*** Block opens ***
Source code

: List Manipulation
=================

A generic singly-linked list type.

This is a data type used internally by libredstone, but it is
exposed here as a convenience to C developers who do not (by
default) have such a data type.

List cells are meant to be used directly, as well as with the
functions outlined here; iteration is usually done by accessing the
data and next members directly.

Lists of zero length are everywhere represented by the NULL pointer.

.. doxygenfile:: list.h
*** Block closes ***
» PROMPT
Write the entries above out again. Match them exactly.

» WRITTEN RESPONSE
Source code

: List Manipulation
=================

A generic singly-linked list type.

This is a data type used internally by libredstone, but it is
exposed here as a convenience to C developers who do not (by
default) have such a data type.

List cells are meant to be used directly, as well as with the
functions outlined here; iteration is usually done by accessing the
data and next members directly.

Lists of zero length are everywhere represented by the NULL pointer.

.. doxygenfile:: list.h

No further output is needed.